I enumerate the axioms of $\mathbb{ZFC}$ as $\phi_{n} : n \in \mathbb{N}$ in such a way that each axiom appears infinitely often in the enumeration. Then I recursively construct a strictly increasing sequence of ordinals {$\beta_{n} : n \in \mathbb{N}$} such that each subformula of $\phi_n$ is absolute for $V_{\beta_{n}}$.
Let $\delta_0$ = sup{$n : n \in \mathbb{N}$}.
I know that $V_{\beta_{0}} \models \phi$
For each axiom of ZFC, so we know that there is ordinal $\delta$ s.t. $V_{\delta} \models$ ZFC
Now, since each axiom of ZFC holds in $V_{\delta_{0}}$ so too does their logical consequence, that is:
$$(\exists\delta\in\mathbb{ON}. V_{\delta}\models ZFC)^{V_{\delta_{0}}}$$
So there is some $\delta_1 \in \delta_2$ such that $V_(\delta_1) \models ZFC$
Again, since each axiom of ZFC holds in $V_(\delta_1)$ so too does their logical consequence:
$$(\exists\delta\in\mathbb{ON}. V_{\delta}\models ZFC)^{V_{\delta_{1}}}$$
We obtain $\delta_2 \in \delta_1$ such that $V_(\delta_2) \models ZFC$. We can continue in the same manner, obtaining { n : n 2 N}. This is an infinite decreasing sequence of ordinals.
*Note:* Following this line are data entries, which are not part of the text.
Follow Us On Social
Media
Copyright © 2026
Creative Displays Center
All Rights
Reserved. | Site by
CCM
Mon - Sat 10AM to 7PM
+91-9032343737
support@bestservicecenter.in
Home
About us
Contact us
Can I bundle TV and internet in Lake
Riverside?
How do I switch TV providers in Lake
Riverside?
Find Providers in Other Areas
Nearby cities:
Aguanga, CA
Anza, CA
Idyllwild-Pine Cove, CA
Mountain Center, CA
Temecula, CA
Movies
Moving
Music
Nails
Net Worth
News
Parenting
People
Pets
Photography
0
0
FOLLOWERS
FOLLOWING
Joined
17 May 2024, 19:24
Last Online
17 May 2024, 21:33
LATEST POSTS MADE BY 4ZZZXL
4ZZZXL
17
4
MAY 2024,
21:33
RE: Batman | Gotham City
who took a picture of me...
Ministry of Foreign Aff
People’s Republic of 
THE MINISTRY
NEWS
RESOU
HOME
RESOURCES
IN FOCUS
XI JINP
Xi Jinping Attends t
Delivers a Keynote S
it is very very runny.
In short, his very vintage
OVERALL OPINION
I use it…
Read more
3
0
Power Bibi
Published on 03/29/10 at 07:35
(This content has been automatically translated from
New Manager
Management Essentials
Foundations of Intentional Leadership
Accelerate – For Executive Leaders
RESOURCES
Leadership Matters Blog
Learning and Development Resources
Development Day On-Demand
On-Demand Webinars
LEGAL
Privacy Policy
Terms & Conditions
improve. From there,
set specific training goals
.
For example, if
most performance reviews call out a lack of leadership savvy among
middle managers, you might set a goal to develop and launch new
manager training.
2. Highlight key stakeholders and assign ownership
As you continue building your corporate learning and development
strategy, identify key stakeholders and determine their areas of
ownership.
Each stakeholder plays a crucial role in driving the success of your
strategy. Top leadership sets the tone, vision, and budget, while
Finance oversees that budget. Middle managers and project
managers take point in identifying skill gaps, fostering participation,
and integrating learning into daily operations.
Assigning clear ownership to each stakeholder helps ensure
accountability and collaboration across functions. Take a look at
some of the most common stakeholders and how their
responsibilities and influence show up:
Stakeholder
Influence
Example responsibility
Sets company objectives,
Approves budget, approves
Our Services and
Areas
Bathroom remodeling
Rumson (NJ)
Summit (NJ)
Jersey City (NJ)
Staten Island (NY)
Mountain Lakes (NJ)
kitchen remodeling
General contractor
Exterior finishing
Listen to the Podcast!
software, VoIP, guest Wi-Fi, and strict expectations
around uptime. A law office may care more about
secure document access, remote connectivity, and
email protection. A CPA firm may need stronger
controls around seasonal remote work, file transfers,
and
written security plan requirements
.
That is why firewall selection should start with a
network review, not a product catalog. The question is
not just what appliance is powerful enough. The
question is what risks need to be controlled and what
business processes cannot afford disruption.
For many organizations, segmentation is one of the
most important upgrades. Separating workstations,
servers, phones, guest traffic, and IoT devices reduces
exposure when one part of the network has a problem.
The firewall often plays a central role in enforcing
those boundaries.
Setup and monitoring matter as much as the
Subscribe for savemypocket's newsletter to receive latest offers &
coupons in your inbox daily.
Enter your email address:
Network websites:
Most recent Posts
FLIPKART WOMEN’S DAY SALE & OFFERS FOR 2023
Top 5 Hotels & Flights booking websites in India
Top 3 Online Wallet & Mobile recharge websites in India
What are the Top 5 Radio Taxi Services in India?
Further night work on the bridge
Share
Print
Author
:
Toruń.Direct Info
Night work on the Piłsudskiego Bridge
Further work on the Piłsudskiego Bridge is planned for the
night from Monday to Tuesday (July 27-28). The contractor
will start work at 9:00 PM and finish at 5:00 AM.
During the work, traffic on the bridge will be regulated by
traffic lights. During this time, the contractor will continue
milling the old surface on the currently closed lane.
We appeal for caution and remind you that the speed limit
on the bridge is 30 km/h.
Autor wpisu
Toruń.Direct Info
What is wrong with this proof?
Here's the key error. You can't construct such a sequence (at least not using only ZFC). For each individual formula $\phi$, ZFC proves that you can find $V_\beta$ which is absolute for $\phi$. But this is a theorem scheme: for each formula $\phi$, there is a separate theorem of ZFC saying you can do this. There is no single theorem in which $\phi$ appears as a universally quantified variable (represented by a Gödel number, say) which says "for all $\phi$, there exists $V_\beta$ which is absolute for $\phi$". Indeed, you can't even express what "$V_\beta$ is absolute for $\phi$" means when $\phi$ is represented as a Gödel number, since truth in $V$ is not definable.
Without a single general such theorem, you cannot make a recursive definition of the sequence $(\beta_n)$, and so the argument fails at the start.